The U.S. dollar traded firm against most of its major counterparts on Friday, rebounding well after recent losses.
A surge in bond yields following a bigger than expected increase in consumer prices in the U.S. and China pushed up the dollar.
Producer prices in the U.S. jumped by much more than expected in the month of March, according to a report released by the Labor Department on Friday.
The Labor Department said its producer price index for final demand surged up by 1% in March after climbing by 0.5% in February. Economists had expected another 0.5% increase.
The bigger than expected advance in producer prices reflected another spike in energy prices, which soared by 5.9% in March after skyrocketing by 6% in February.
The dollar index advanced to 92.41 earlier in the day but pared a substantial portion of its gains as the session progressed. The index was last seen at 92.16, up 0.11% from previous close.
Against the Euro, the dollar firmed up to $1.1868 before easing to $1.1903, but still stayed positive, netting a gain of about 0.13%.
The Pound Sterling was weaker against the dollar, fetching $1.3706 a unit, about 0.22% less than Thursday’s close of $1.3736.
The Yen weakened to 109.66 a dollar, sliding from 109.27.
The Aussie was down more than 0.4% against the dollar, with the AUD-USD moving to 0.7621 from 0.7663.
The Swiss franc was little changed against the dollar at 0.9244. Switzerland’s jobless rate decreased in March, data from the State Secretariat for Economic Affairs showed.
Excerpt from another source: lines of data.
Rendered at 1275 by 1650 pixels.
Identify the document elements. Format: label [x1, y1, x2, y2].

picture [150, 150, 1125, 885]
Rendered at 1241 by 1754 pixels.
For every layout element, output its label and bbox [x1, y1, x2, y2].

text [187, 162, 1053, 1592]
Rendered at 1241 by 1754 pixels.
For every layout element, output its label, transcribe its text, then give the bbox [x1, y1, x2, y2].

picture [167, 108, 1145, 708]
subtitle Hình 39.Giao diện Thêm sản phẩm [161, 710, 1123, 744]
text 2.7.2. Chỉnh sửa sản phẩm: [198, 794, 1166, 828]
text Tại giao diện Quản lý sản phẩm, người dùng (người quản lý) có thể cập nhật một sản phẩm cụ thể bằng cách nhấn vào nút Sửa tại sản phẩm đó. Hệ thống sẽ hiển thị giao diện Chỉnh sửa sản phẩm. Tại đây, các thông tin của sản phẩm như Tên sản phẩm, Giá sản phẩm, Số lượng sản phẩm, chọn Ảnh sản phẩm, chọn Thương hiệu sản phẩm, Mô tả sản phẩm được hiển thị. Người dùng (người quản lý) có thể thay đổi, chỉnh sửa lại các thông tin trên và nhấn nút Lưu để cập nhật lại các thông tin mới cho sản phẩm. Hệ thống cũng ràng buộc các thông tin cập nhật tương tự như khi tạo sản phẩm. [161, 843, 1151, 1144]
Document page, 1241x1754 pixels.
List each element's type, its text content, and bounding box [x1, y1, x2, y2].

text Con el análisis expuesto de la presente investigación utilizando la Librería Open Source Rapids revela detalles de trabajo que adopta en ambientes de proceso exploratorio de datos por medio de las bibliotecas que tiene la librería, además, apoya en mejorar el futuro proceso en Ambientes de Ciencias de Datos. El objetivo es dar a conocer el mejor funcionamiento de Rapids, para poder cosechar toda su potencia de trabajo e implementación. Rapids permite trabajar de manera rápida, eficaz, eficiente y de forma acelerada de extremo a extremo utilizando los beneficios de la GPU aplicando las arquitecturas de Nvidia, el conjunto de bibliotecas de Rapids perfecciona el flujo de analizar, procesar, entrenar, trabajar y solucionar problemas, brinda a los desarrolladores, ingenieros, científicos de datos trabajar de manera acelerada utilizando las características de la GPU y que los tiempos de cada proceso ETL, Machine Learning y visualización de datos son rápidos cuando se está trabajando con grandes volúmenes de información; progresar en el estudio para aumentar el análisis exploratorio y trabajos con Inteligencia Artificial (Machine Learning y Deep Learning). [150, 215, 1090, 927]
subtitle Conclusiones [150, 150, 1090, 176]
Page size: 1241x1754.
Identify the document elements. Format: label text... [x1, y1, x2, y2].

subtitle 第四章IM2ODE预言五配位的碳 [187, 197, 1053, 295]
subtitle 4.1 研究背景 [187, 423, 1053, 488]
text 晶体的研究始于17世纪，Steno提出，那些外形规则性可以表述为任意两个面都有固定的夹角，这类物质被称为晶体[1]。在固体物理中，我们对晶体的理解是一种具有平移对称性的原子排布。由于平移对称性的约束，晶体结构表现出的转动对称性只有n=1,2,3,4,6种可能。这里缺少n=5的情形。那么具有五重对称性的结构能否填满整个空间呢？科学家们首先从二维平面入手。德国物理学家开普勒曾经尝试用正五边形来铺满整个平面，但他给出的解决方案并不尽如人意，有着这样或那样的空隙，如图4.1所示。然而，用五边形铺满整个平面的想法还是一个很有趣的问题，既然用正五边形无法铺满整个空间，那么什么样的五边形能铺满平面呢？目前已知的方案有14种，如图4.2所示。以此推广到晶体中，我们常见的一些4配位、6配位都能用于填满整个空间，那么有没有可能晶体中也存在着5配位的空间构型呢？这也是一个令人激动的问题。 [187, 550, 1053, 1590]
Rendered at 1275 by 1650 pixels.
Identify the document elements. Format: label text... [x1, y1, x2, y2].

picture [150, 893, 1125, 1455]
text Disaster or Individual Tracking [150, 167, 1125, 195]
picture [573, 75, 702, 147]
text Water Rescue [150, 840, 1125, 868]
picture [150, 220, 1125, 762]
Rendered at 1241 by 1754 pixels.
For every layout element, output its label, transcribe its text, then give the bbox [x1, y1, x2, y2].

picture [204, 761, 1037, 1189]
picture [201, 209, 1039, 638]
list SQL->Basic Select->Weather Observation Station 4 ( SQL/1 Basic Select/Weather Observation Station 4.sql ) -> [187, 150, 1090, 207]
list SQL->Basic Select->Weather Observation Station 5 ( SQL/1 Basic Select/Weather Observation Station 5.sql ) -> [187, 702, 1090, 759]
The jobless rate fell a seasonally to 3.4% in March from 3.6% in February. Economists had expected a rate of 3.6%.
Against the Loonie, the dollar was weaker, fetching C$1.2531 a unit, as against C$1.2562 on Thursday. Data released by Statistics Canada showed employment in Canada increased by 303,100 in March. The unemployment rate dropped to 7.5%, after coming in at 8.2% a month earlier. Economists had expected the unemployment rate to be 8% in March.